Today, May 17th …
Jane Austen wrote a letter to her sister Cassandra on this day in 1799, from the town of Devizes in Wiltshire.
“Our journey yesterday went off exceedingly well; nothing occurred to alarm or delay us. We found the roads in excellent order, had very good horses all the way, and reached Devizes with ease by four o'clock. I suppose John has told you in what manner we were divided when we left Andover, and no alteration was afterwards made. At Devizes we had comfortable rooms and a good dinner, to which we sat down about five; amongst other things we had asparagus and a lobster, which made me wish for you, and some cheesecakes, on which the children made so delightful a supper as to endear the town of Devizes to them for a long time.”
Cheesecakes for supper sound like a wonderfully indulgent holiday treat for children, but then the nature of cheesecakes is such that they can be varied to suit any occasion. Once upon a long time ago, they were simpler and perhaps more elegant, made from curds and eggs, sweetened to a greater or lesser amount, maybe spiced a little, and perhaps enriched with butter or marrow (the marrow from bones that is, not the vegetable) and baked in a shallow “coffin” to a delicate custard consistency.
There are many recipes for cheesecakes in our earliest surviving cookbooks as they were eminently suitable for the large number of fast days decreed by the Church. A Lenten version was made with almond milk and rice, a crustless version was a ‘pudding pie’, a triangular-shaped one was sometimes called a talemouse, and one with added currants made for an extra-lucky consumer. One thing these early cheesecakes did not contain was cream cheese, as this is a thoroughly modern invention. This and the other modern invention of the refrigerator have allowed the invention of unbaked ‘refrigerator cheesecakes’ which may or may not be an abomination compared to the original thing, but which are certainly less work than the original thing.
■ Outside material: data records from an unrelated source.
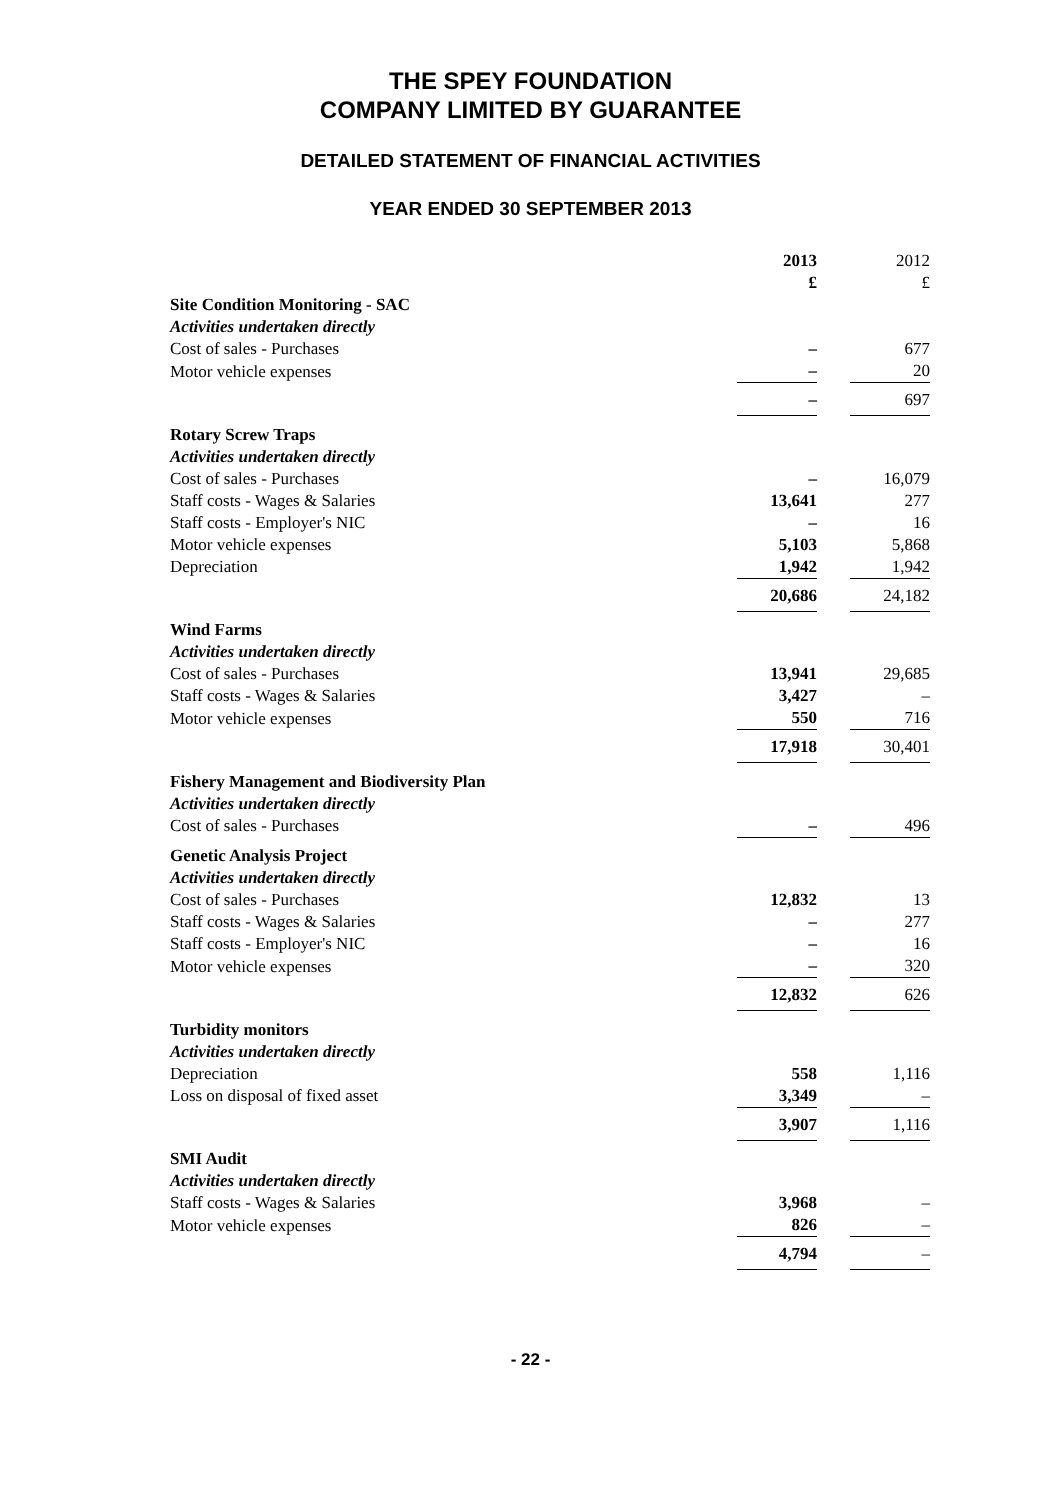THE SPEY FOUNDATION
COMPANY LIMITED BY GUARANTEE
DETAILED STATEMENT OF FINANCIAL ACTIVITIES
YEAR ENDED 30 SEPTEMBER 2013
| | 2013 £ | | 2012 £ |
| Site Condition Monitoring - SAC | | | |
| Activities undertaken directly | | | |
| Cost of sales - Purchases | – | | 677 |
| Motor vehicle expenses | – | | 20 |
| | – | | 697 |
| Rotary Screw Traps | | | |
| Activities undertaken directly | | | |
| Cost of sales - Purchases | – | | 16,079 |
| Staff costs - Wages & Salaries | 13,641 | | 277 |
| Staff costs - Employer's NIC | – | | 16 |
| Motor vehicle expenses | 5,103 | | 5,868 |
| Depreciation | 1,942 | | 1,942 |
| | 20,686 | | 24,182 |
| Wind Farms | | | |
| Activities undertaken directly | | | |
| Cost of sales - Purchases | 13,941 | | 29,685 |
| Staff costs - Wages & Salaries | 3,427 | | – |
| Motor vehicle expenses | 550 | | 716 |
| | 17,918 | | 30,401 |
| Fishery Management and Biodiversity Plan | | | |
| Activities undertaken directly | | | |
| Cost of sales - Purchases | – | | 496 |
| Genetic Analysis Project | | | |
| Activities undertaken directly | | | |
| Cost of sales - Purchases | 12,832 | | 13 |
| Staff costs - Wages & Salaries | – | | 277 |
| Staff costs - Employer's NIC | – | | 16 |
| Motor vehicle expenses | – | | 320 |
| | 12,832 | | 626 |
| Turbidity monitors | | | |
| Activities undertaken directly | | | |
| Depreciation | 558 | | 1,116 |
| Loss on disposal of fixed asset | 3,349 | | – |
| | 3,907 | | 1,116 |
| SMI Audit | | | |
| Activities undertaken directly | | | |
| Staff costs - Wages & Salaries | 3,968 | | – |
| Motor vehicle expenses | 826 | | – |
| | 4,794 | | – |
- 22 -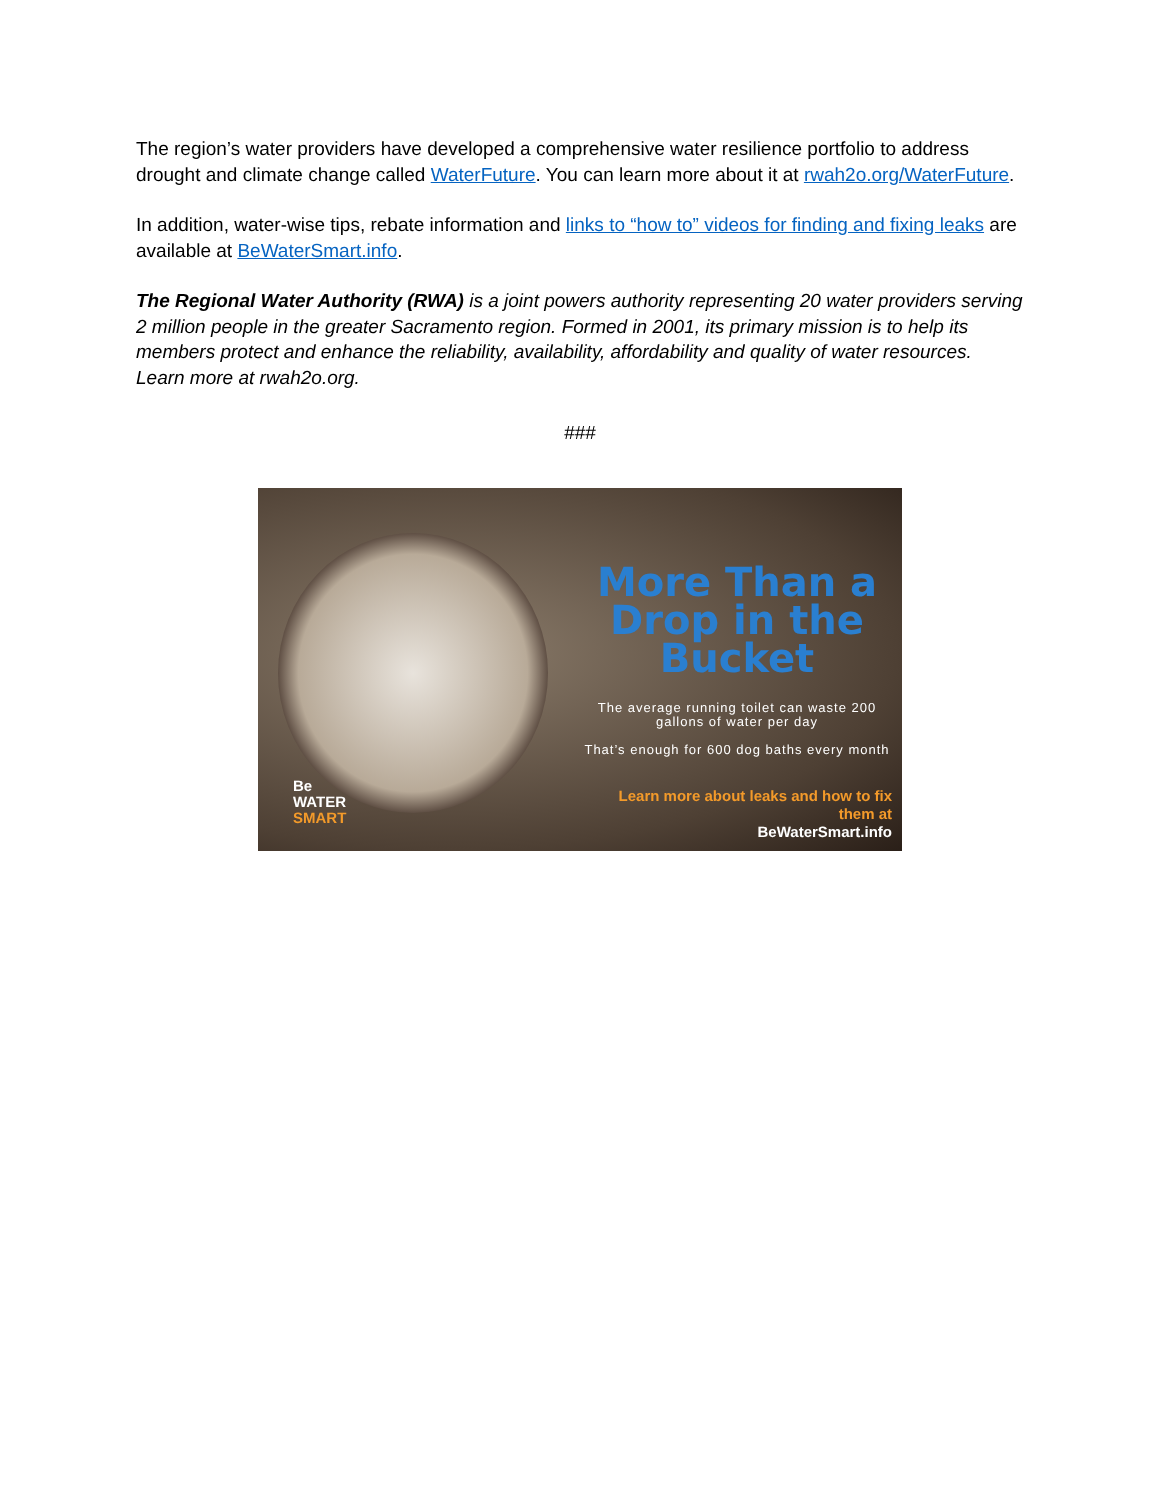The region’s water providers have developed a comprehensive water resilience portfolio to address drought and climate change called WaterFuture. You can learn more about it at rwah2o.org/WaterFuture.
In addition, water-wise tips, rebate information and links to “how to” videos for finding and fixing leaks are available at BeWaterSmart.info.
The Regional Water Authority (RWA) is a joint powers authority representing 20 water providers serving 2 million people in the greater Sacramento region. Formed in 2001, its primary mission is to help its members protect and enhance the reliability, availability, affordability and quality of water resources. Learn more at rwah2o.org.
###
Be
WATER
SMART
More Than a Drop in the Bucket
The average running toilet can waste 200 gallons of water per day
That’s enough for 600 dog baths every month
Learn more about leaks and how to fix them at
BeWaterSmart.info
Recipes for the original thing frequently begin along the lines of ‘first make your curds’, an instruction which usually assumed you had first milked your cow. Here is the method from The Closet of Sir Kenelm Digby, Opened, published in 1669.
To Make Cheesecakes
Take 12 quarts of Milk warm from the Cow, turn it with a good spoonfull of Runnet. Break it well, and put it in a large strainer, in which rowl it up and down, that all the Whey may run out into a little tub; when all that will is run out, wring out more. Then break the curds well; then wring it again, and more whey will come. Thus break and wring till no more come. Then work the Curds exceedingly with your hand in a tray, till they become a short uniform Paste. Then put to it the yolks of eight new laid Eggs, and two whites, and a pound of butter. Work all this long together. In the long working (at the several times) consisteth the making them good. Then season them to your taste with Sugar finely beaten; and put in some Cloves and Mace in subtile powder. Then lay them thick in Coffins of fine Paste and bake them.
Tomorrow’s Story …
Gourmet Eggs and Giant Eggs.
This Day, Last Year …
We were sampling the delights of the siege of Mafeking.
Quotation for the Day …
Animal crackers, and cocoa to drink
That is the finest of suppers, I think
When I'm grown up and can have what I please,
I think I shall always insist upon these.